Explanation:

Let’s break this down:

- Statement A: Their sum is 16.

- The *smallest* set of five distinct natural numbers that add up to 16 is 1, 2, 3, 4, 6.

- There’s only one way to pick 5 distinct natural numbers (without repeats) to get 16—the lowest possible values force the others up once you set aside 1, 2, 3, 4, and then only 6 fits to keep the sum to 16.

- So you can find the smallest, and it’s 1. (A alone is sufficient).

- Statement B: Their product is 720.

- Here’s the thing: break 720 into 5 factors, all different natural numbers.

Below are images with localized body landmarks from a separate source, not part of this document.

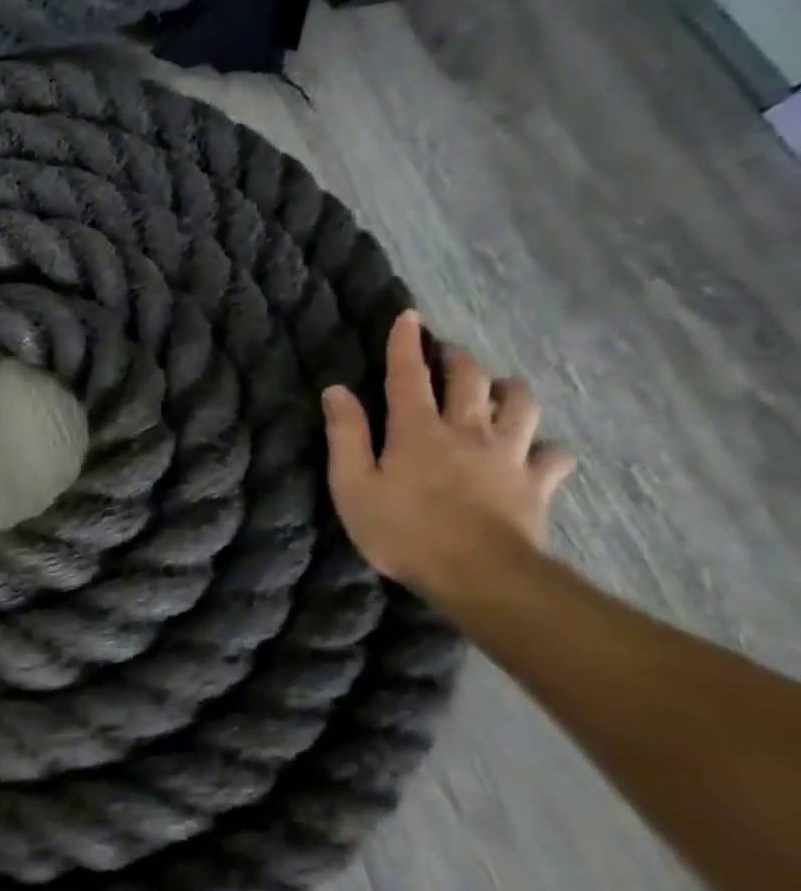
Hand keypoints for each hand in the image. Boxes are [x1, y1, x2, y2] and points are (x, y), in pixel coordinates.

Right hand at [322, 310, 575, 599]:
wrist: (478, 574)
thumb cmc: (401, 529)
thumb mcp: (352, 484)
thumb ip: (346, 435)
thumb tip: (336, 390)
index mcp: (417, 429)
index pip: (408, 375)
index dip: (405, 344)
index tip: (408, 316)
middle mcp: (467, 430)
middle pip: (470, 380)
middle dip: (457, 359)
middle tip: (447, 354)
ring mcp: (509, 455)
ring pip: (520, 404)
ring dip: (506, 390)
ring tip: (496, 390)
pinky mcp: (537, 484)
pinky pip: (552, 454)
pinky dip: (543, 446)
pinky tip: (534, 450)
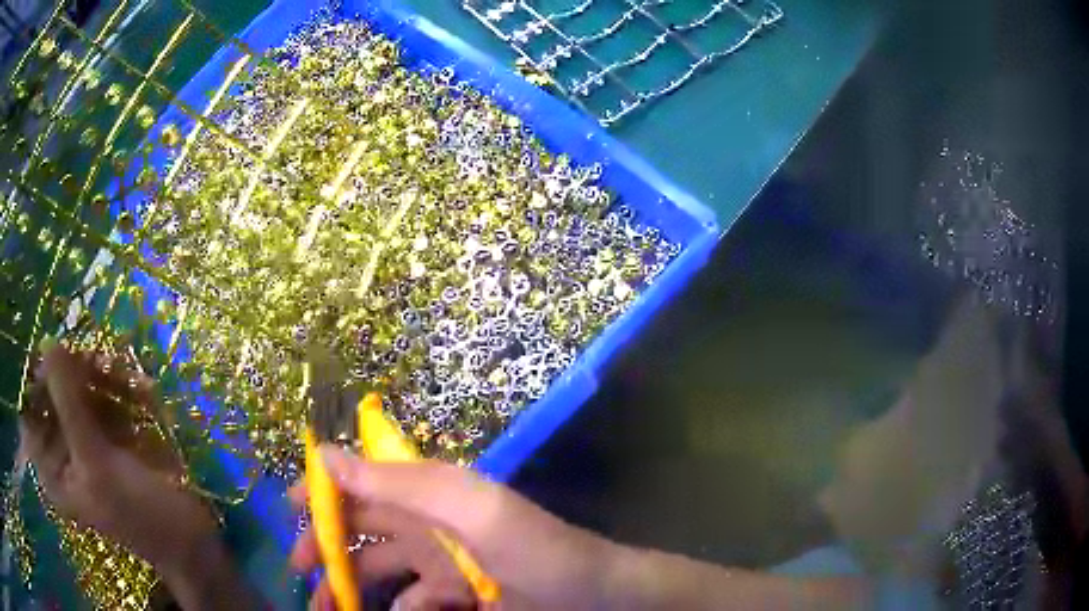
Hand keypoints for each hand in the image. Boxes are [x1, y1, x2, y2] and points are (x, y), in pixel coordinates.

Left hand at [19, 345, 254, 609]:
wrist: (189, 538)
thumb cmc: (137, 514)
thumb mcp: (96, 464)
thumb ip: (68, 404)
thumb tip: (48, 342)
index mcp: (50, 468)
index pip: (29, 408)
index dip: (39, 376)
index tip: (59, 354)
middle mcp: (61, 449)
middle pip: (55, 389)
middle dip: (78, 374)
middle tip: (103, 365)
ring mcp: (84, 439)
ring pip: (80, 386)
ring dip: (106, 378)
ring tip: (135, 384)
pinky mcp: (108, 433)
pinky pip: (104, 394)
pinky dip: (123, 388)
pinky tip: (146, 393)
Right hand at [289, 446, 622, 609]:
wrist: (591, 597)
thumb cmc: (532, 550)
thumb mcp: (468, 509)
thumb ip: (400, 481)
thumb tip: (325, 454)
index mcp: (429, 495)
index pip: (364, 482)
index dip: (326, 489)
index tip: (290, 508)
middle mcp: (428, 526)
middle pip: (362, 530)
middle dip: (327, 546)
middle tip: (300, 570)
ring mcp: (441, 565)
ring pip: (378, 572)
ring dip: (349, 587)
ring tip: (325, 607)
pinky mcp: (454, 598)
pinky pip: (410, 602)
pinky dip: (395, 609)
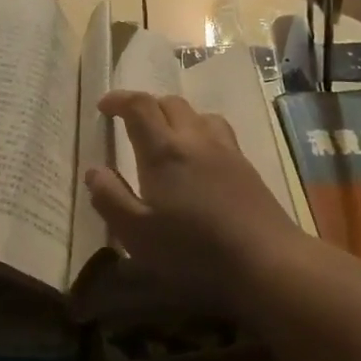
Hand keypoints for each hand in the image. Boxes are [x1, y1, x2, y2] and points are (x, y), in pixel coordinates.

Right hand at [84, 92, 299, 318]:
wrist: (266, 261)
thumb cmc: (193, 250)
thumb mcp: (137, 234)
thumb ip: (110, 198)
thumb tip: (94, 171)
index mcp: (163, 150)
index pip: (139, 106)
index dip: (119, 99)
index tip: (104, 106)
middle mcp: (194, 139)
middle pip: (169, 103)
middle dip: (146, 106)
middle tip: (130, 124)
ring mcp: (225, 150)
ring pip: (197, 114)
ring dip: (176, 117)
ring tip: (166, 138)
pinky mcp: (246, 166)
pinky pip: (218, 131)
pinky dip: (200, 132)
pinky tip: (200, 159)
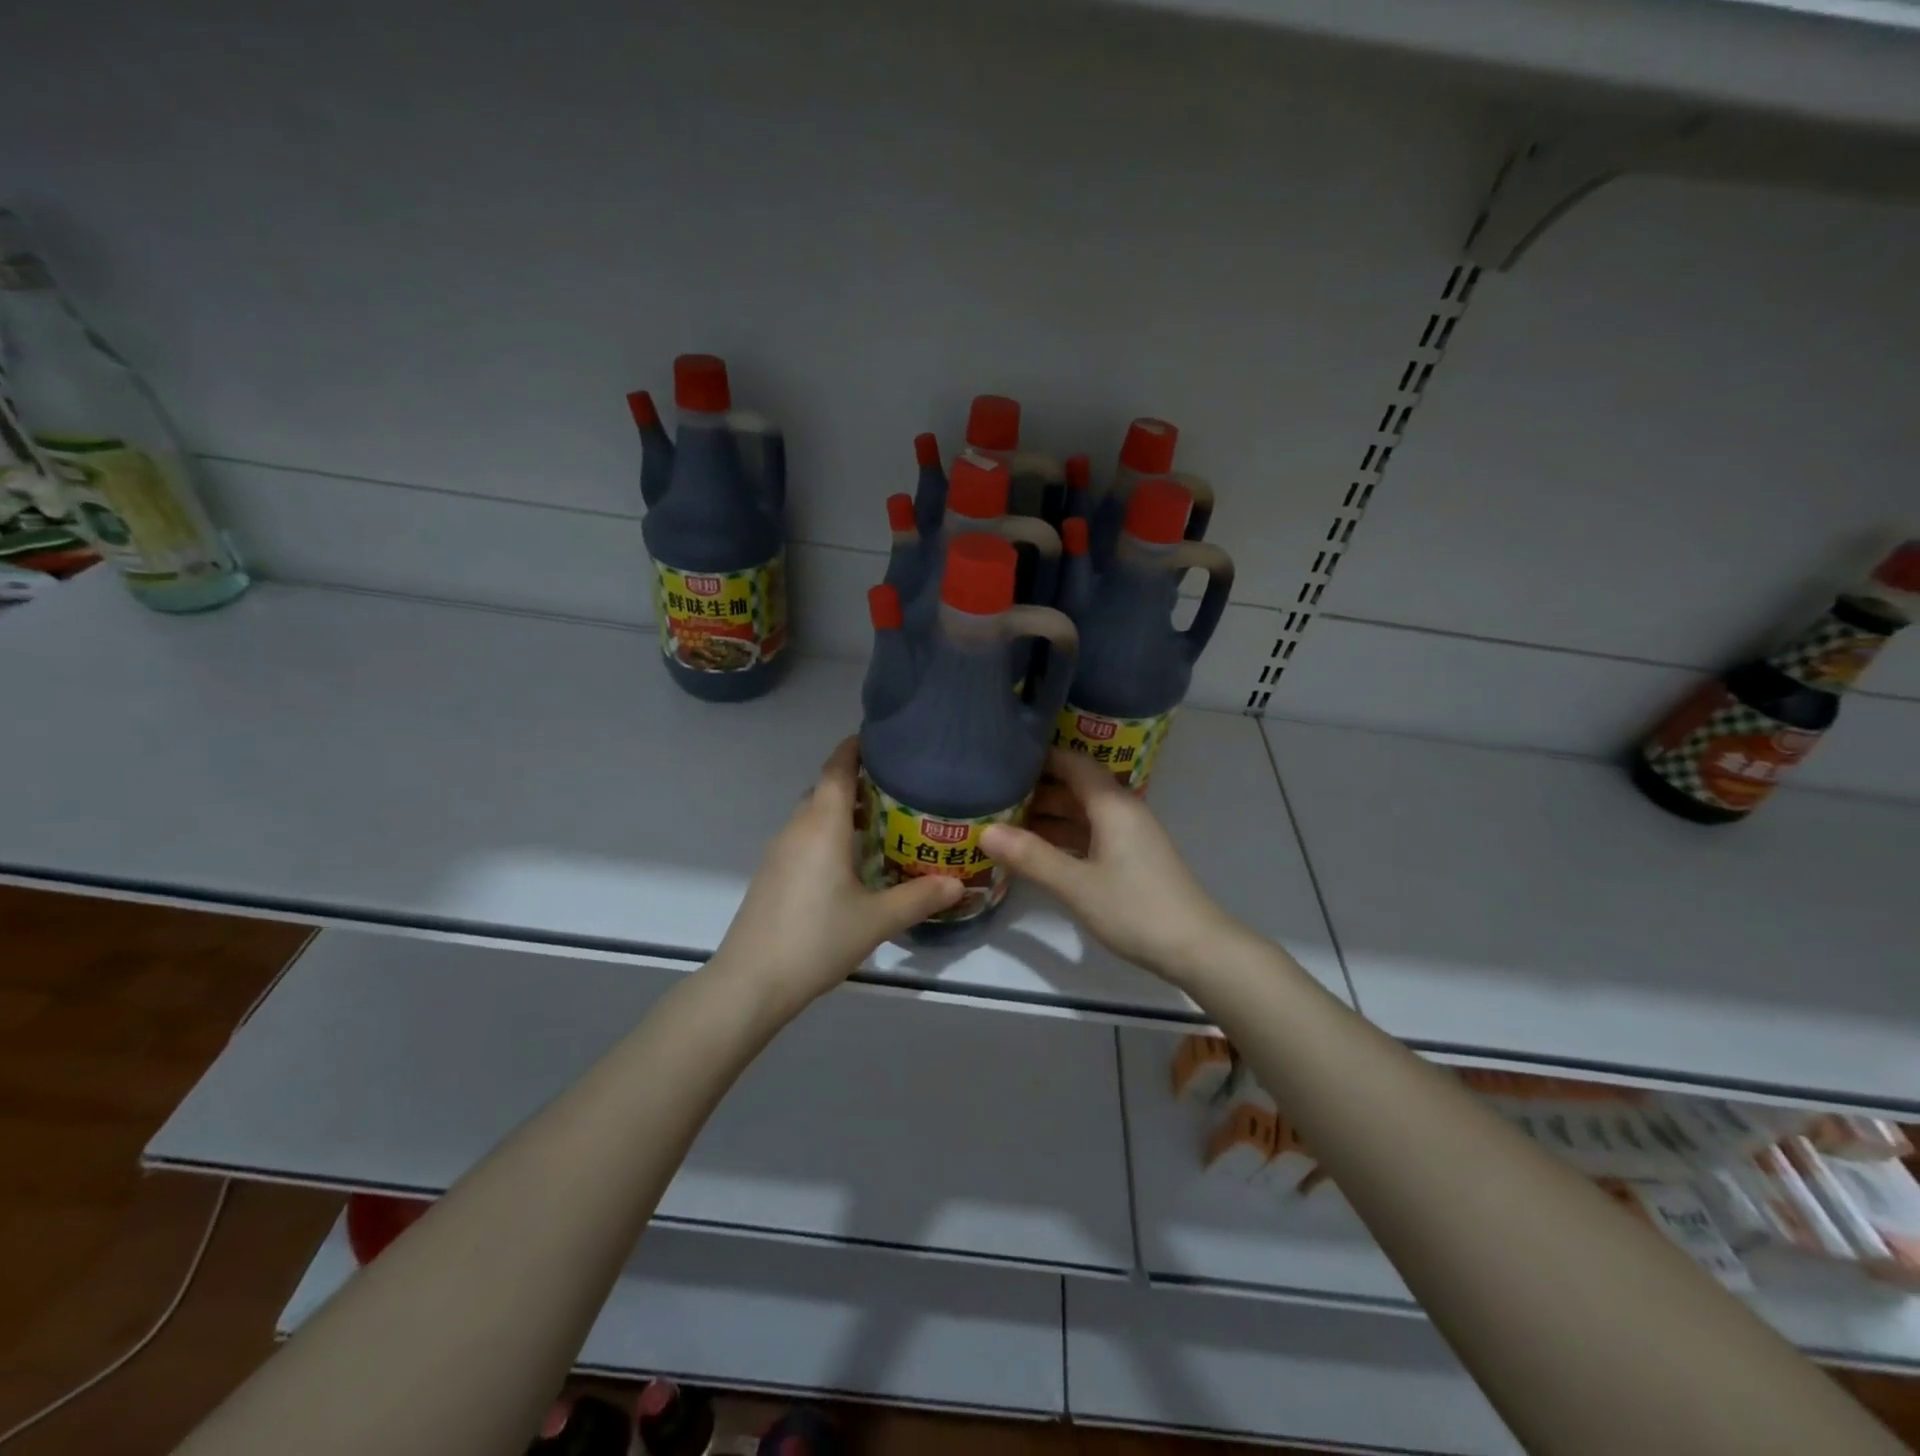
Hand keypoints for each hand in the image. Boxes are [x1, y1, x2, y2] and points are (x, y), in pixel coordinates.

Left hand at [715, 737, 959, 1012]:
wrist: (751, 981)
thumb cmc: (817, 939)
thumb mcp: (877, 920)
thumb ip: (919, 898)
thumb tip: (958, 884)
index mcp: (823, 826)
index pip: (837, 769)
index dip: (855, 748)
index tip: (881, 739)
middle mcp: (798, 828)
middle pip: (825, 788)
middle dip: (857, 781)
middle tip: (898, 786)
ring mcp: (779, 851)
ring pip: (813, 814)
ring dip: (842, 809)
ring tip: (881, 821)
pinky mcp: (771, 873)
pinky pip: (804, 836)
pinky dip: (828, 832)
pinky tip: (850, 860)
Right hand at [981, 748, 1245, 984]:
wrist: (1196, 948)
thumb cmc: (1135, 909)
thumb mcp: (1076, 885)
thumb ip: (1031, 857)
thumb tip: (984, 831)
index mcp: (1112, 804)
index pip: (1072, 762)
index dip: (1039, 756)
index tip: (1002, 757)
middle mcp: (1121, 810)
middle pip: (1075, 785)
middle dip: (1036, 787)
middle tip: (992, 793)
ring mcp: (1128, 834)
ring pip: (1081, 812)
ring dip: (1047, 815)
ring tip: (1004, 820)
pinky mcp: (1131, 857)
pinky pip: (1090, 833)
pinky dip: (1063, 836)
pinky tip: (1036, 850)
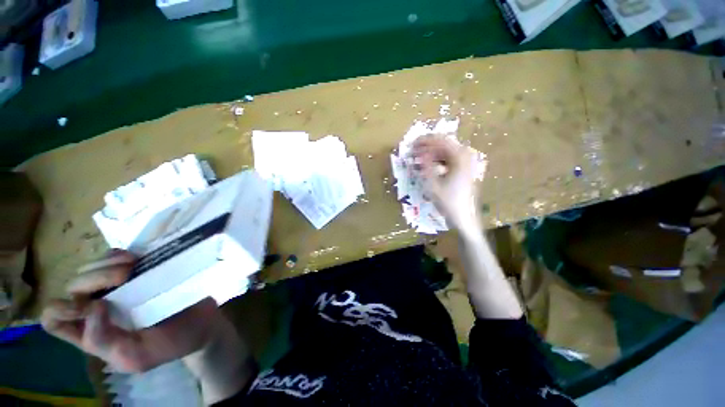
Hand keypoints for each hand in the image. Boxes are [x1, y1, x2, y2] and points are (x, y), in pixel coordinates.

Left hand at [41, 250, 223, 372]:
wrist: (202, 323)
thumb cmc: (170, 344)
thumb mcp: (136, 357)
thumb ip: (104, 342)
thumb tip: (92, 307)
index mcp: (91, 334)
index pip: (54, 321)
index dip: (62, 311)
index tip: (93, 306)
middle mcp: (96, 309)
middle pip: (71, 288)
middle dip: (93, 279)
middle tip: (124, 277)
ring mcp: (114, 288)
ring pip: (88, 269)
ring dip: (104, 265)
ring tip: (133, 266)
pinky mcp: (135, 272)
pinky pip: (111, 257)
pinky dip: (118, 255)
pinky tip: (135, 258)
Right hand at [412, 136, 480, 233]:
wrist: (464, 217)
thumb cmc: (448, 202)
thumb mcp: (433, 184)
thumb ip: (426, 165)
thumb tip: (419, 151)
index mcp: (459, 158)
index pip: (440, 141)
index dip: (425, 141)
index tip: (412, 144)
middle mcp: (465, 157)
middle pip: (444, 144)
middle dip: (427, 146)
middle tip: (413, 151)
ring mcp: (466, 163)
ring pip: (445, 152)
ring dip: (431, 154)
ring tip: (417, 159)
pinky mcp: (464, 170)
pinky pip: (448, 159)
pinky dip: (437, 161)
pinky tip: (428, 166)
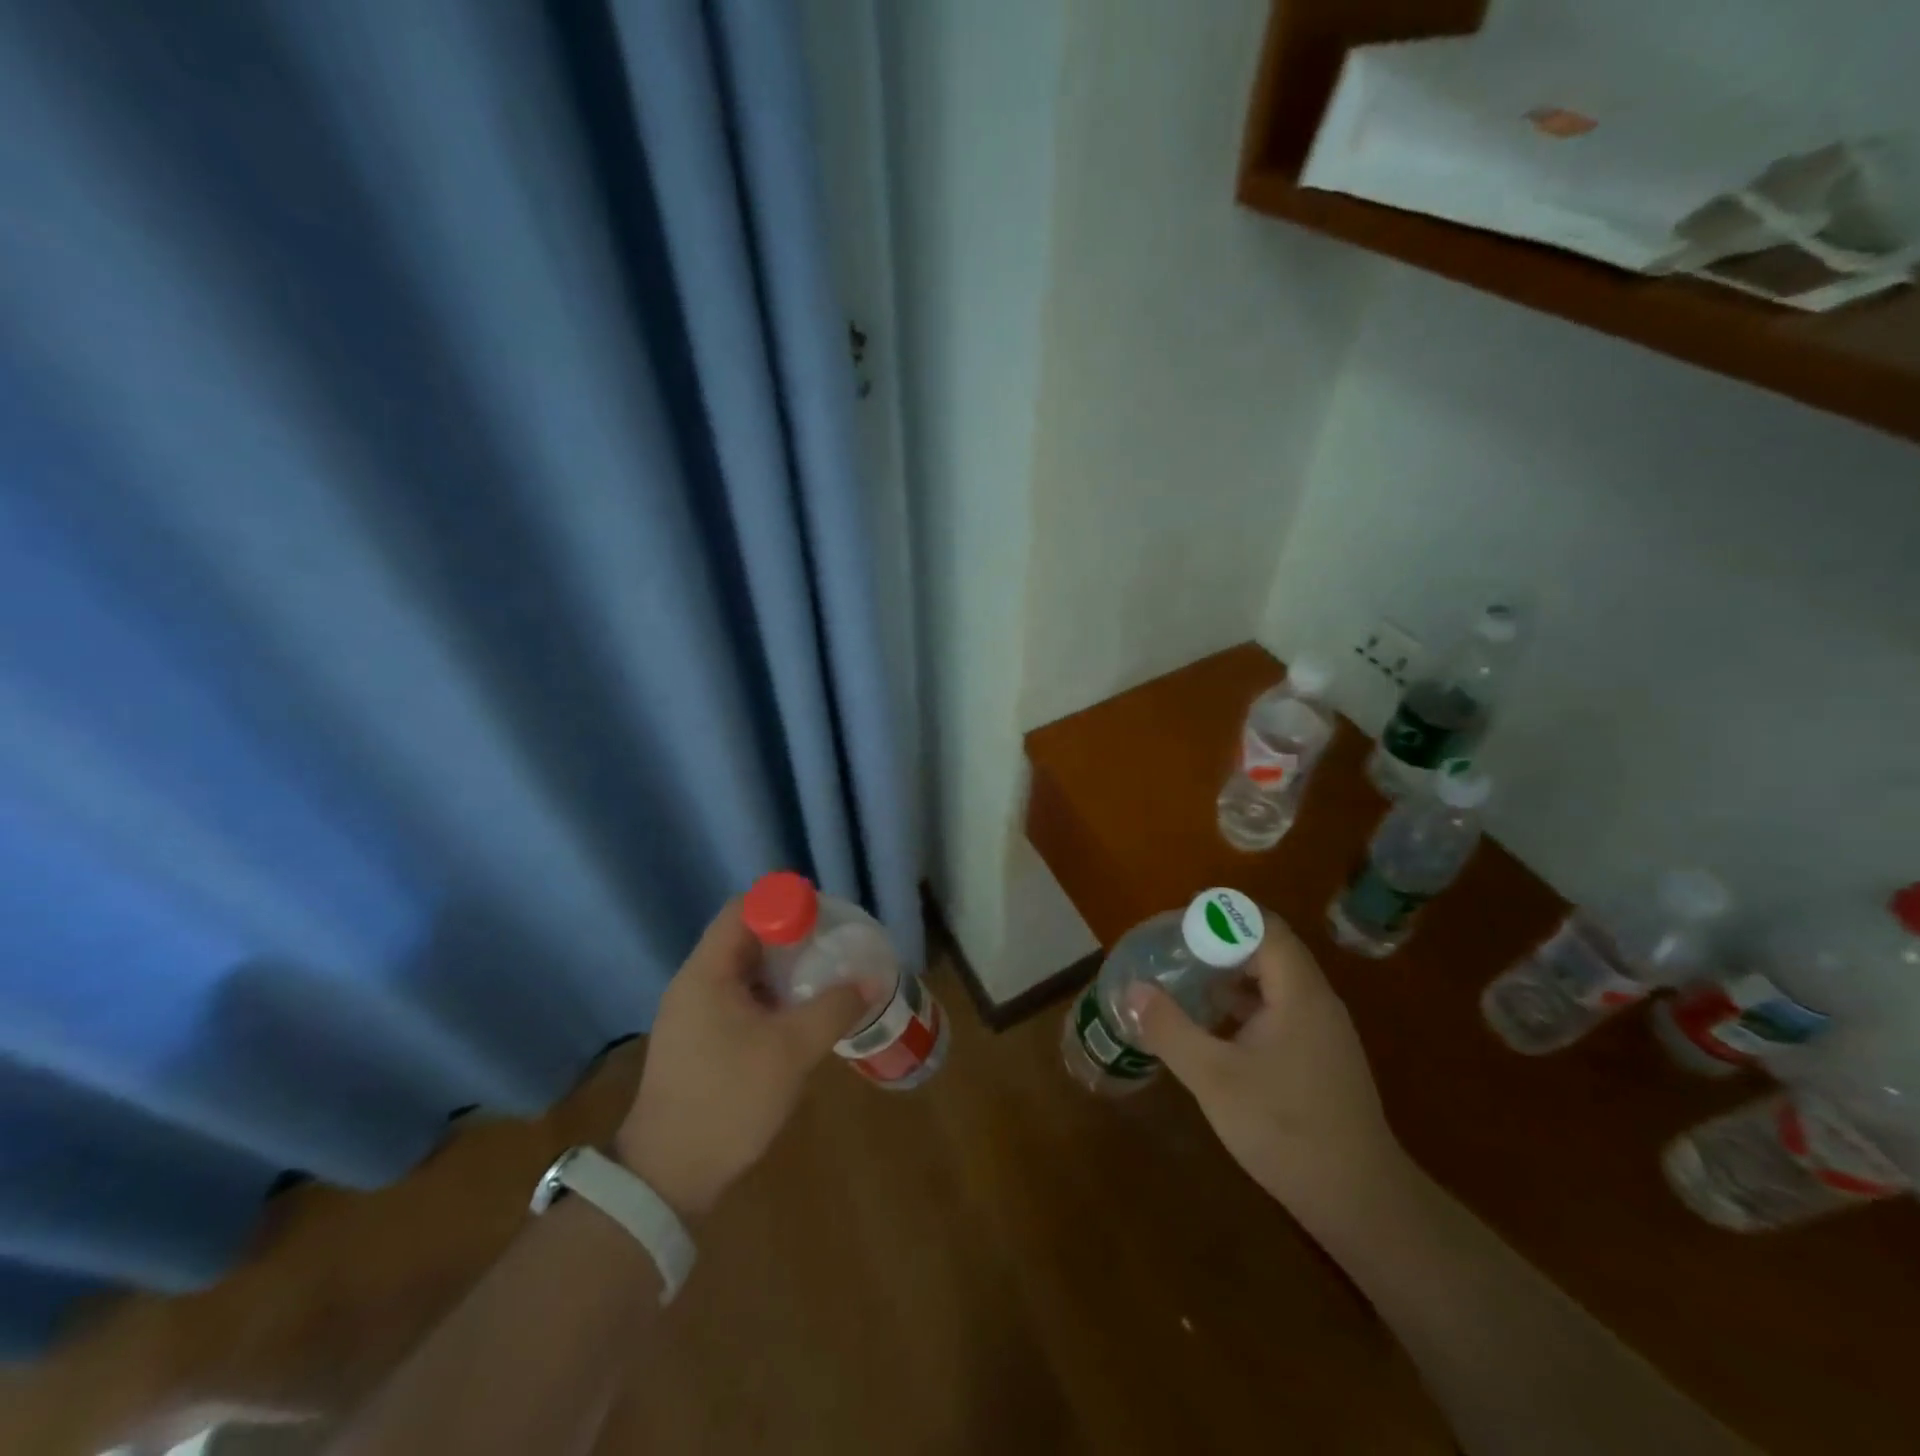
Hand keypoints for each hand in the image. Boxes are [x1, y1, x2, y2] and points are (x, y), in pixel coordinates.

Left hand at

- 1 × 2 × 3 × 4 × 5 = 120, which is too low.

- Try 1 × 2 × 3 × 4 × 6 = 144, still too low.

- 2 × 3 × 4 × 5 × 6 = 720, but now 1 is missing. So the sets can vary. The smallest number could be 1 or 2, etc.

- Multiple valid sets, so you *can’t* tell the smallest just from this.

- Option review:

1. Only A is enough; B isn’t.   (This is the right call!)

2. Only B is enough—not true.

3. Need both—not true, since A works alone.

4. Both statements separately work—not true, B fails.

So, don’t second-guess yourself. Statement A locks it in; Statement B leaves things wide open. Option 1 is absolutely the answer.